- _Excerpted text_:

Whether or not it's true, Donald Trump is surely acting like Bill Barr made the entire 22-month Mueller investigation go away in a matter of weeks, and as far as Trump is concerned, the country has moved on to his immigration war as the baseline fight for his 2020 reelection campaign.
Mr. Barr’s letter effectively emboldened Mr. Trump, aides said, even as they prepare for new details to emerge from a redacted version of the report — expected this week — that could renew questions about the president’s fitness for office, and even as some of them cringe at Mr. Trump’s choice of the word “exonerate.” (Privately, they admit, they would prefer he use the word “vindicate.”)
But Mr. Trump’s mood has been lighter since the report was filed, people close to him said, even though neither he nor his White House lawyers have seen the full document, or at this point plan to do so before it is released to Congress and to the public. People close to Mr. Trump said they have noticed an increase in his confidence after he spent months feeling weighed down by a loss of control.
“When they began to go after people he knew personally, who had worked for him for years, I think it gnawed at him, and I think he felt helpless,” said Newt Gingrich, the former House speaker and a confidant of Mr. Trump’s.
But since Mr. Barr issued his letter, the president has felt liberated and has been testing his bounds. He has poked fun at Joseph R. Biden Jr., the former vice president considering a presidential run, for his handsy approach to politics, despite his own troubled history with women. He has floated the idea of a pardon for Kevin McAleenan, now his acting homeland security secretary, if he encountered any legal problems in shutting the southwestern border. And he has heightened his attacks on the press beyond his normal refrain of “fake news,” falsely claiming that journalists are “knowingly” bending the truth.

- _Exercise goal_:
Answer these questions using the excerpt on President Trump after Mr. Barr's letter, and label each answer to match.
(a) Which word do aides privately say they would rather Mr. Trump use in place of "exonerate"?
(b) Who said that it "gnawed at him" when investigators went after people Mr. Trump knew personally?
(c) For whom did Mr. Trump float the idea of a pardon?

- _Data extract_:

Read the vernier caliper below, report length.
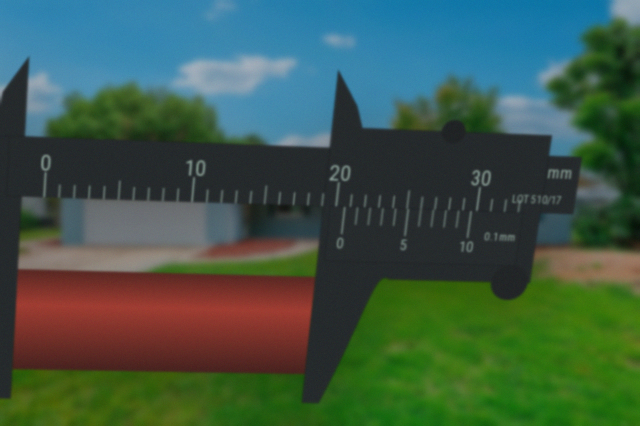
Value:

- _Answer box_:
(a) "Vindicate."
(b) Newt Gingrich, the former House speaker and a confidant of Mr. Trump's.
(c) Kevin McAleenan, his acting homeland security secretary.